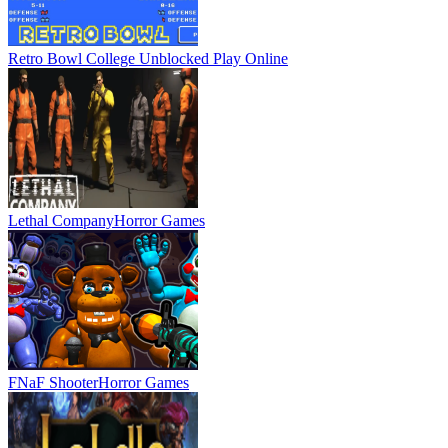
Retro Bowl College Unblocked
Play Online
Lethal Company
Horror Games
FNaF Shooter
Horror Games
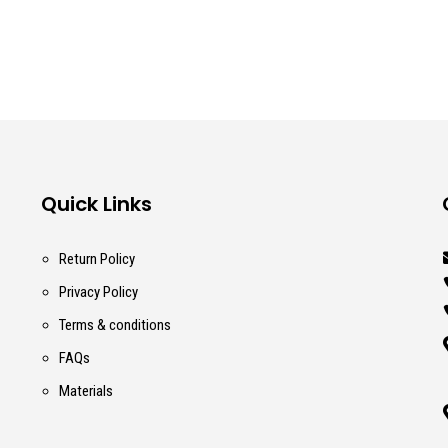
Quick Links
Return Policy
Privacy Policy
Terms & conditions
FAQs
Materials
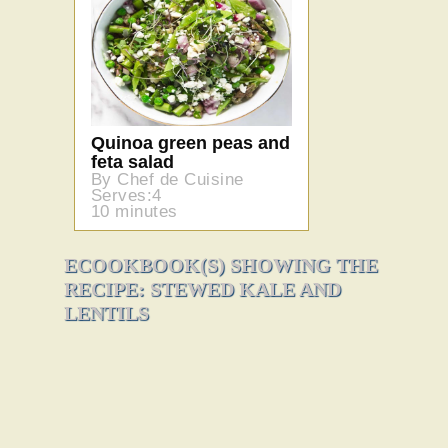
Quinoa green peas and
feta salad
By Chef de Cuisine
Serves:4
10 minutes
ECOOKBOOK(S) SHOWING THE
RECIPE: STEWED KALE AND
LENTILS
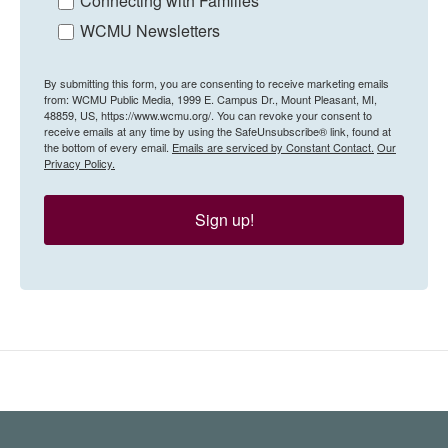
Connecting with Families
WCMU Newsletters
By submitting this form, you are consenting to receive marketing emails
from: WCMU Public Media, 1999 E. Campus Dr., Mount Pleasant, MI,
48859, US, https://www.wcmu.org/. You can revoke your consent to
receive emails at any time by using the SafeUnsubscribe® link, found at
the bottom of every email.
Emails are serviced by Constant Contact.
Our
Privacy Policy.
Sign up!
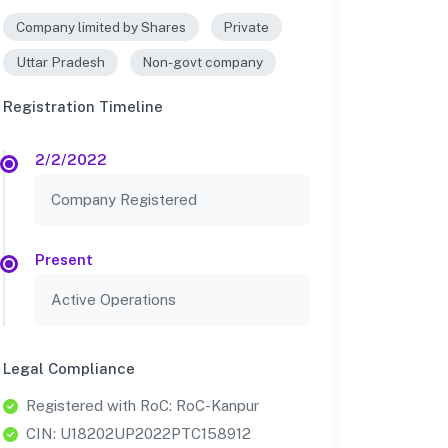
Company limited by Shares
Private
Uttar Pradesh
Non-govt company
Registration Timeline
2/2/2022
Company Registered
Present
Active Operations
Legal Compliance
Registered with RoC: RoC-Kanpur
CIN: U18202UP2022PTC158912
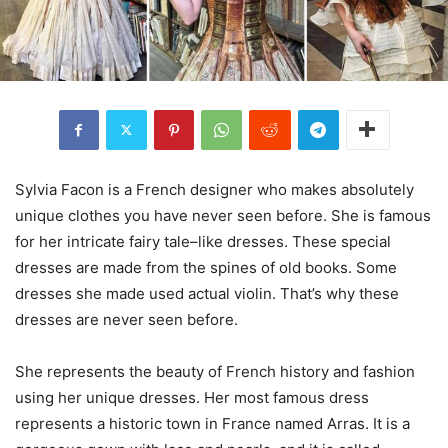
Sylvia Facon is a French designer who makes absolutely
unique clothes you have never seen before. She is famous
for her intricate fairy tale–like dresses. These special
dresses are made from the spines of old books. Some
dresses she made used actual violin. That’s why these
dresses are never seen before.
She represents the beauty of French history and fashion
using her unique dresses. Her most famous dress
represents a historic town in France named Arras. It is a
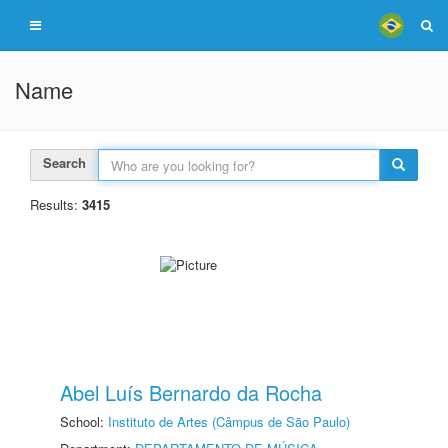
Name
Search
Results:
3415
Abel Luís Bernardo da Rocha
School:
Instituto de Artes (Câmpus de São Paulo)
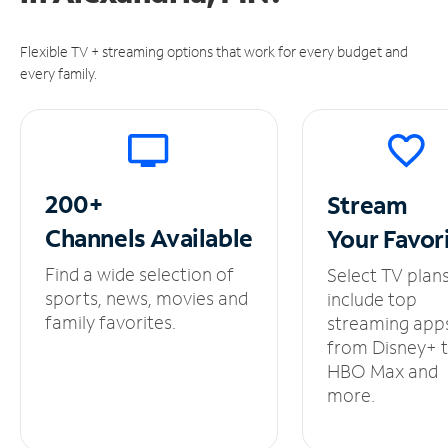
Flexible TV + streaming options that work for every budget and
every family.
200+
Stream
Channels
Available
Your
Favor
Find a wide selection of
Select TV plan
sports, news, movies and
include top
family favorites.
streaming app
from Disney+ 
HBO Max and
more.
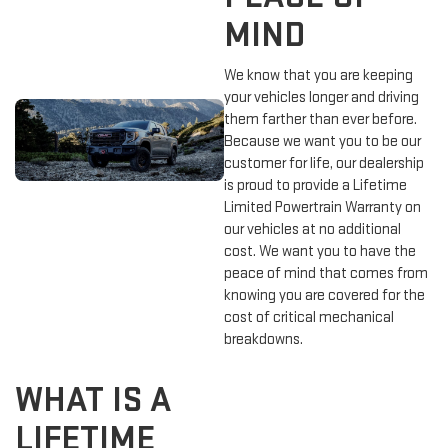
MIND
We know that you are keeping
your vehicles longer and driving
them farther than ever before.
Because we want you to be our
customer for life, our dealership
is proud to provide a Lifetime
Limited Powertrain Warranty on
our vehicles at no additional
cost. We want you to have the
peace of mind that comes from
knowing you are covered for the
cost of critical mechanical
breakdowns.
WHAT IS A
LIFETIME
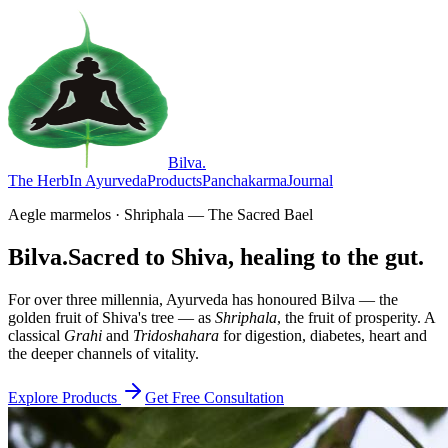
Bilva
.
The Herb
In Ayurveda
Products
Panchakarma
Journal
Aegle marmelos · Shriphala — The Sacred Bael
Bilva.
Sacred to Shiva, healing to the gut.
For over three millennia, Ayurveda has honoured Bilva — the
golden fruit of Shiva's tree — as
Shriphala
, the fruit of prosperity. A
classical
Grahi
and
Tridoshahara
for digestion, diabetes, heart and
the deeper channels of vitality.
Explore Products
Get Free Consultation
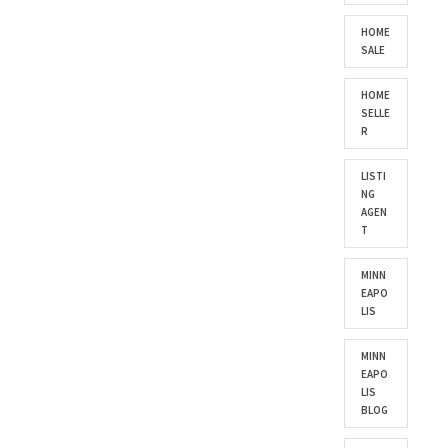
HOME
SALE
HOME
SELLE
R
LISTI
NG
AGEN
T
MINN
EAPO
LIS
MINN
EAPO
LIS
BLOG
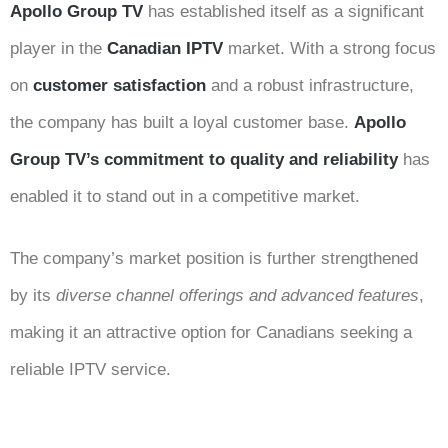
Apollo Group TV
has established itself as a significant
player in the
Canadian IPTV
market. With a strong focus
on
customer satisfaction
and a robust infrastructure,
the company has built a loyal customer base.
Apollo
Group TV’s commitment to quality and reliability
has
enabled it to stand out in a competitive market.
The company’s market position is further strengthened
by its
diverse channel offerings and advanced features
,
making it an attractive option for Canadians seeking a
reliable IPTV service.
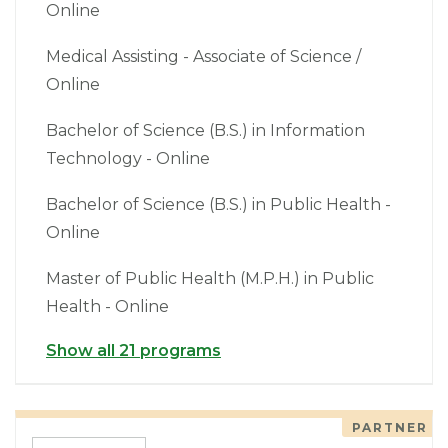
Online
Medical Assisting - Associate of Science /
Online
Bachelor of Science (B.S.) in Information
Technology - Online
Bachelor of Science (B.S.) in Public Health -
Online
Master of Public Health (M.P.H.) in Public
Health - Online
Show all 21 programs
PARTNER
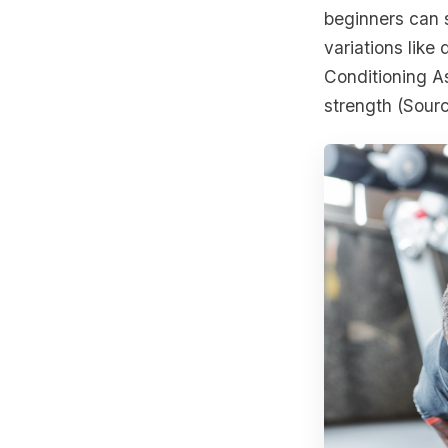
beginners can 
variations like
Conditioning A
strength (Sour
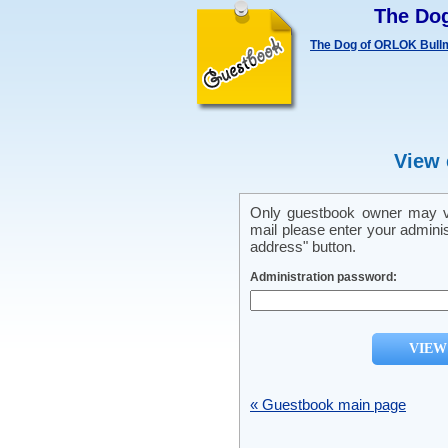
The Do
The Dog of ORLOK Bullm
View 
Only guestbook owner may vi
mail please enter your admini
address" button.
Administration password:
« Guestbook main page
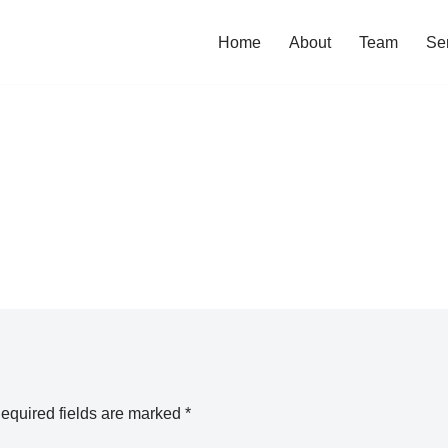
Home
About
Team
Se
equired fields are marked
*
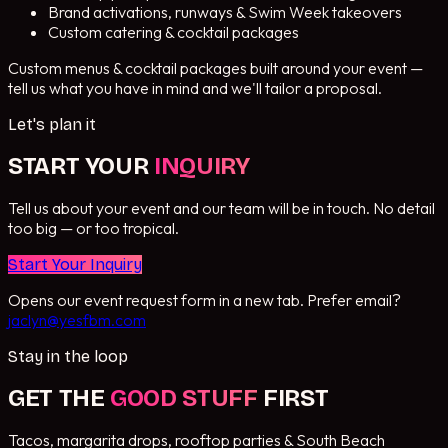
Brand activations, runways & Swim Week takeovers
Custom catering & cocktail packages
Custom menus & cocktail packages built around your event —
tell us what you have in mind and we'll tailor a proposal.
Let's plan it
START YOUR
INQUIRY
Tell us about your event and our team will be in touch. No detail
too big — or too tropical.
Start Your Inquiry
Opens our event request form in a new tab. Prefer email?
jaclyn@yesfbm.com
Stay in the loop
GET THE
GOOD STUFF
FIRST
Tacos, margarita drops, rooftop parties & South Beach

******************************

→ THE PROBLEM
Please pull out every line in the records above that contains the word "vehicles", and copy each one in full.

→ THE COMPLETED TASK
your vehicles longer and driving
our vehicles at no additional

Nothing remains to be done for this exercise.